Plans to move UK emergency services communications onto a next-generation 4G platform could be pushed back by up to 10 years according to reports, but the Home Office has insisted no final decisions have been made.
MPs on the Public Accounts Committee last month said the department’s “incompetence” in relation to contracts to take Disclosure and Barring Service checks digital called its ability to deal with the huge Emergency Services Network upgrade into question.
The new closed-communications system would allow police, fire and ambulance services to communicate securely and reliably with each other via existing digital networks, replacing the radio-based Airwave system. But, as the PAC has previously noted, it relies on technology that is “not in use on a nationwide basis anywhere else in the world”.

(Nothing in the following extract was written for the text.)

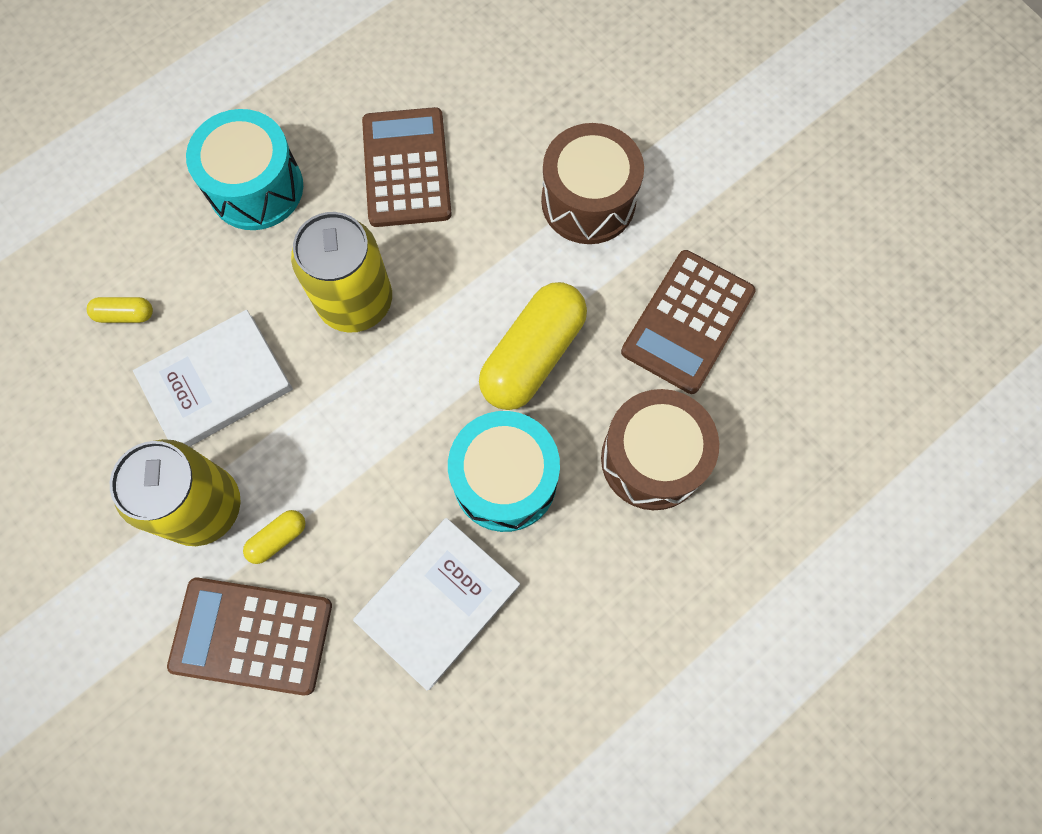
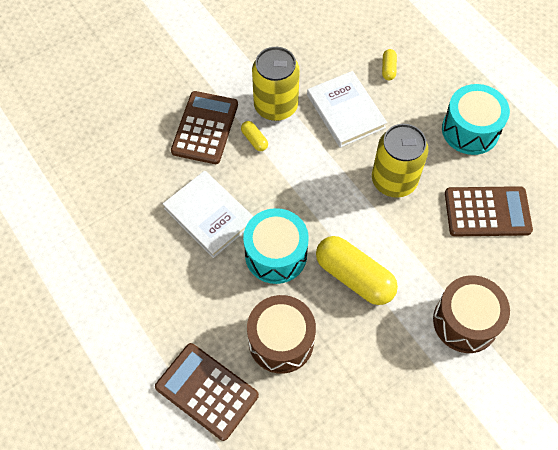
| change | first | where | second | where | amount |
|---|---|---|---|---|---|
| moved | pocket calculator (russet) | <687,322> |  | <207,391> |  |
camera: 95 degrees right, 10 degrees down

Technology website The Register last week said unnamed industry sources were predicting a five-to-10 year delay in the introduction of the new network, which is supposed to replace Airwave from the end of 2019. It cited an “update on the programme” that suggested the Home Office’s options were either to push ahead with a partial rollout of the scheme that maintained Airwave for voice communications and used 4G for data or to “shut down” the programme developing the Emergency Services Network.

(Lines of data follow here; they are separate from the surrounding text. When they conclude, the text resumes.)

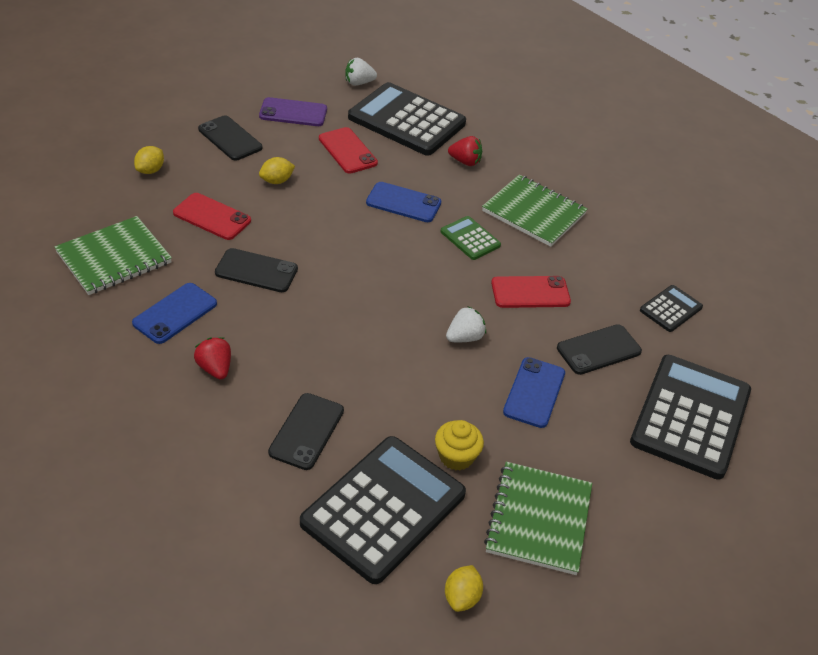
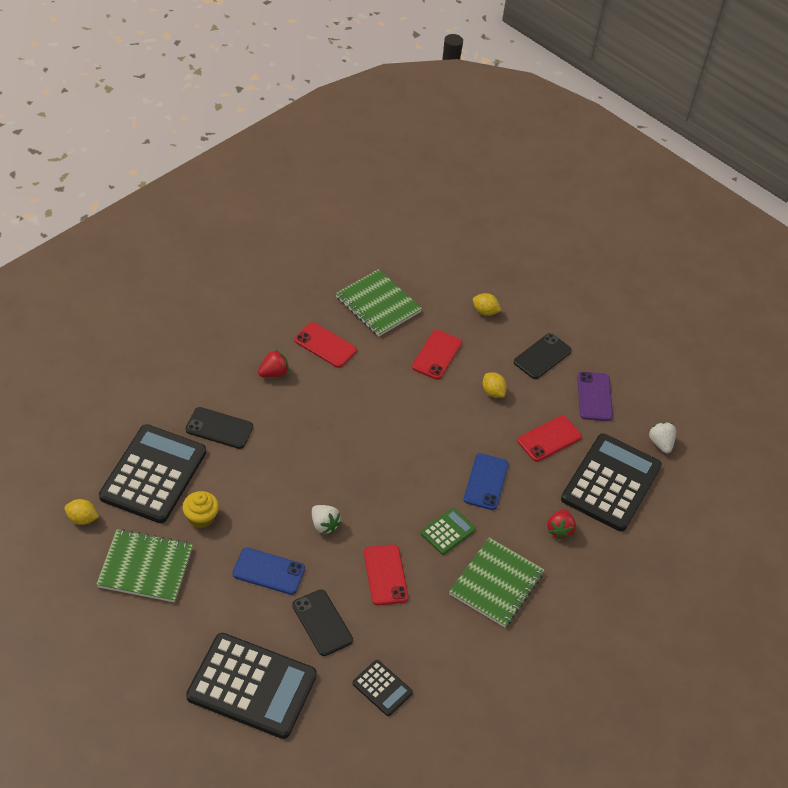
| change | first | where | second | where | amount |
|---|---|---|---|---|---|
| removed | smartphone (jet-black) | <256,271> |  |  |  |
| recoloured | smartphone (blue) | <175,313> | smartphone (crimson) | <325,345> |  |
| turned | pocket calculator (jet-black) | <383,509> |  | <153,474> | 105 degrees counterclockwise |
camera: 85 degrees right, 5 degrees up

A 2016 report from the National Audit Office suggested that each year current arrangements for Airwave were extended would come with a price tag of £475m. That report put the cost of introducing the Emergency Services Network by March 2020 at £1.2bn. After that, it said that the new system was expected to save money in comparison to Airwave.
The Home Office said it was “resolute” that the emergency services would not be expected to use the new network until they were satisfied it would support them in live operations.
“This a complex project which will provide the emergency services with the most advanced communications system of its kind anywhere in the world,” a spokesperson said.
“We keep the delivery of ESN and the continued use of Airwave under constant review. We have not made any decisions about extending relevant contracts.
“We will have a clearer picture of delivery timescales once the ongoing review of the programme is complete”.
Following the PAC report on the Disclosure and Barring Service’s digital transformation programme, which is running four years late and is projected to come in £229m over budget, committee chair Meg Hillier said there were “serious concerns” about the ESN, which is the department’s biggest project.
“These are testing times for the Home Office,” she said. “The department also faces huge challenges arising from the UK’s departure from the EU – not least, potential threats to security at the border from day one of Brexit.”
The Home Office review of the programme is expected to be published next month.